SFT-then-RL Outperforms Mixed-Policy Methods for LLM Reasoning
Recent advancements in large language models (LLMs) have sparked significant interest in optimizing their reasoning capabilities. A new study, highlighted in arXiv:2604.23747v1, challenges the efficacy of mixed-policy optimization methods that combine supervised and reinforcement learning (RL) signals. The research reveals that a more traditional approach, referred to as the SFT-then-RL pipeline, has been unfairly underestimated due to underlying bugs in existing mixed-policy frameworks.
Key Findings
The study identifies two critical bugs that have influenced recent research outcomes:
- CPU-Offloaded Optimizer Bug: This issue, found in DeepSpeed, causes the optimizer to drop intermediate micro-batches during gradient accumulation. This bug affects several downstream frameworks, including TRL, OpenRLHF, and Llama-Factory.
- Loss Aggregation Bug: In OpenRLHF, this bug leads to incorrect weighting of per-mini-batch losses, further skewing results and diminishing the perceived effectiveness of the SFT-then-RL approach.
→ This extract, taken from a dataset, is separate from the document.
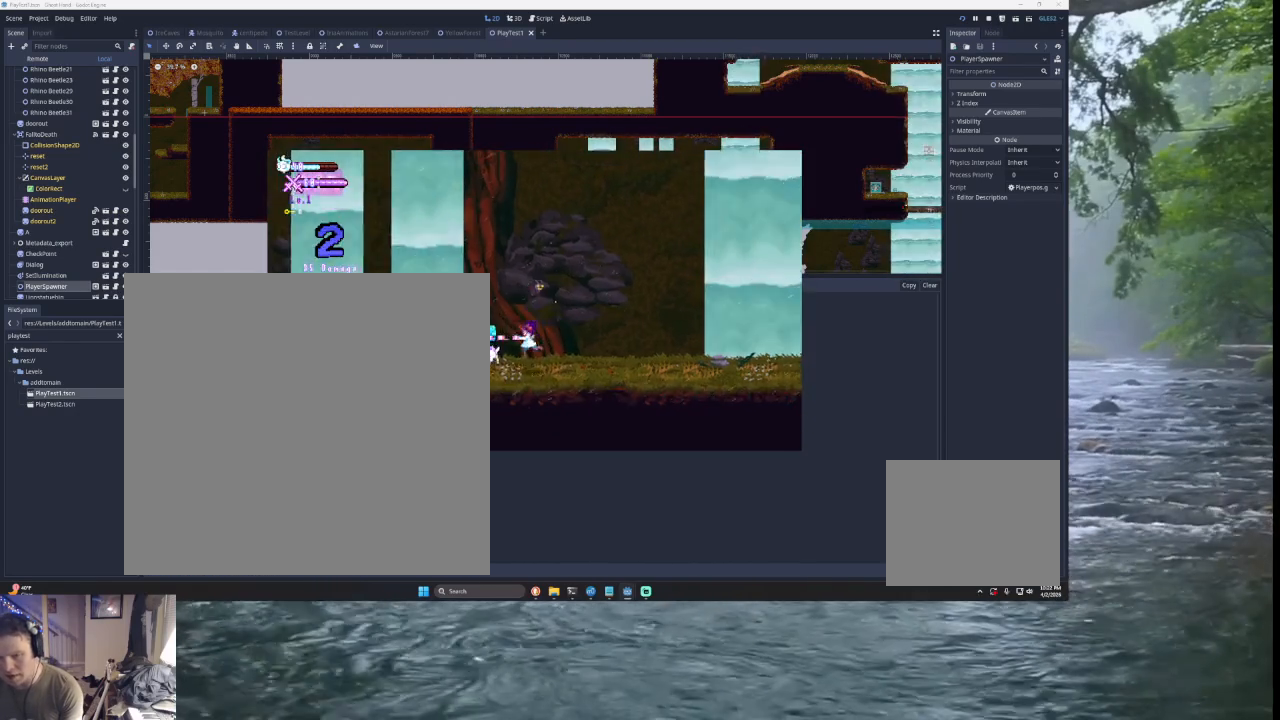
{"buttons": ["SQUARE"], "left_stick": "center", "right_stick": "center", "events": [[33, "SQUARE", "up"], [67, "left_stick", "right"], [200, "TRIANGLE", "down"], [300, "left_stick", "left"], [367, "TRIANGLE", "up"], [400, "left_stick", "center"], [467, "SQUARE", "down"]]}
Together, these bugs have contributed to an inaccurate assessment of the SFT performance, with the optimizer bug largely responsible for the discrepancy. Once these issues were rectified, the SFT-then-RL pipeline demonstrated a significant performance advantage over mixed-policy methods.
Performance Metrics
The research highlights the performance improvements achieved by the corrected SFT-then-RL pipeline:
- On math benchmarks using Qwen2.5-Math-7B, the SFT-then-RL method surpassed mixed-policy methods by +3.8 points.
- When employing Llama-3.1-8B, the performance gap widened, with the SFT-then-RL method outperforming mixed-policy approaches by an impressive +22.2 points.
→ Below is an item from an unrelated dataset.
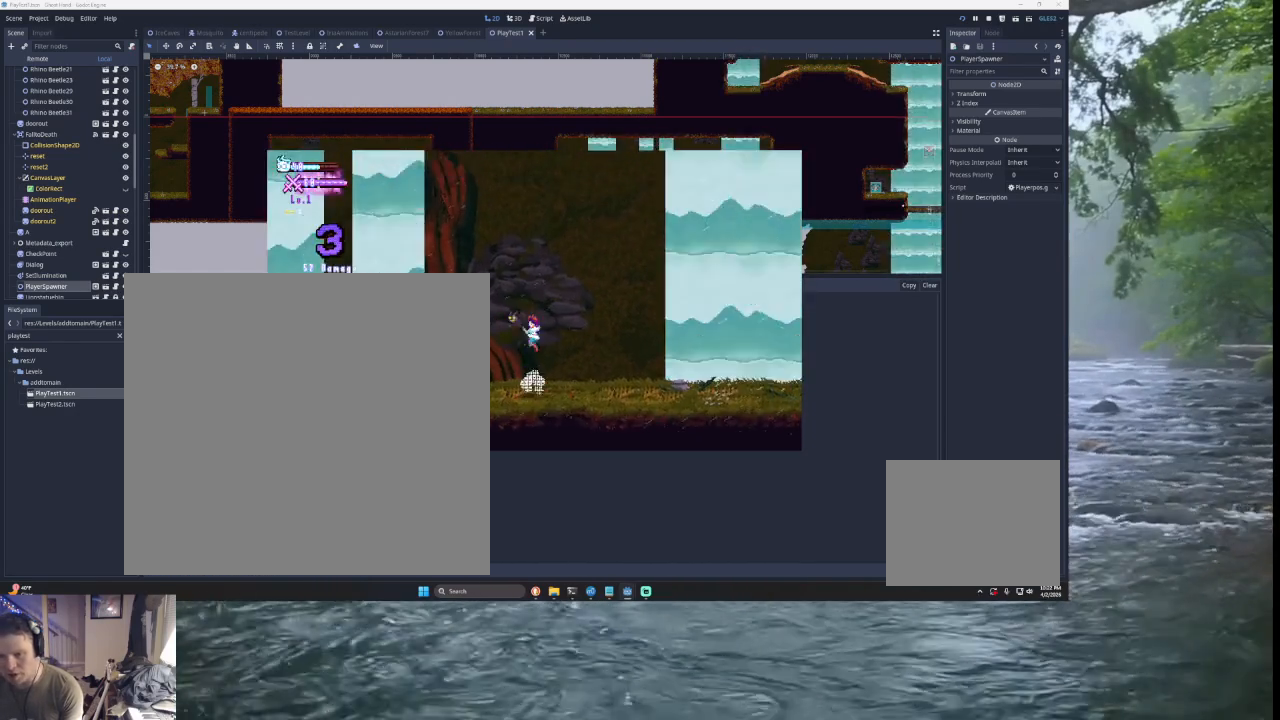
{"buttons": ["TRIANGLE"], "left_stick": "right", "right_stick": "center", "events": [[33, "SQUARE", "down"], [100, "left_stick", "down-right"], [200, "SQUARE", "up"], [200, "left_stick", "right"], [400, "TRIANGLE", "down"]]}
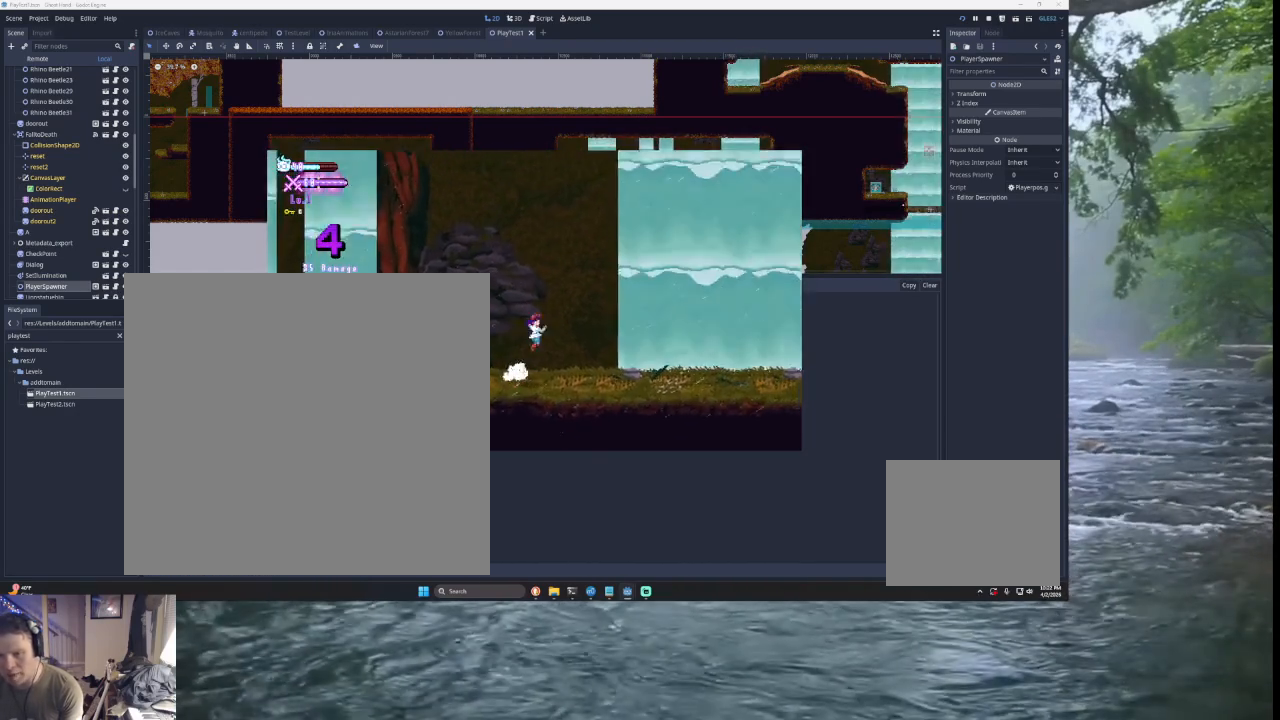
{"buttons": [], "left_stick": "right", "right_stick": "center", "events": [[33, "TRIANGLE", "up"], [33, "left_stick", "left"], [100, "left_stick", "center"], [133, "SQUARE", "down"], [167, "left_stick", "down-right"], [267, "SQUARE", "up"], [333, "left_stick", "right"]]}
- Even a truncated variant of the SFT-then-RL method, which utilized only 50 RL steps, outperformed mixed-policy methods while consuming fewer floating-point operations (FLOPs).
Implications for Future Research
The findings from this study have significant implications for the future of LLM development and optimization strategies. By highlighting the flaws in current mixed-policy methods, researchers can re-evaluate their approaches and align their benchmarks more accurately with the capabilities of established methods like SFT-then-RL.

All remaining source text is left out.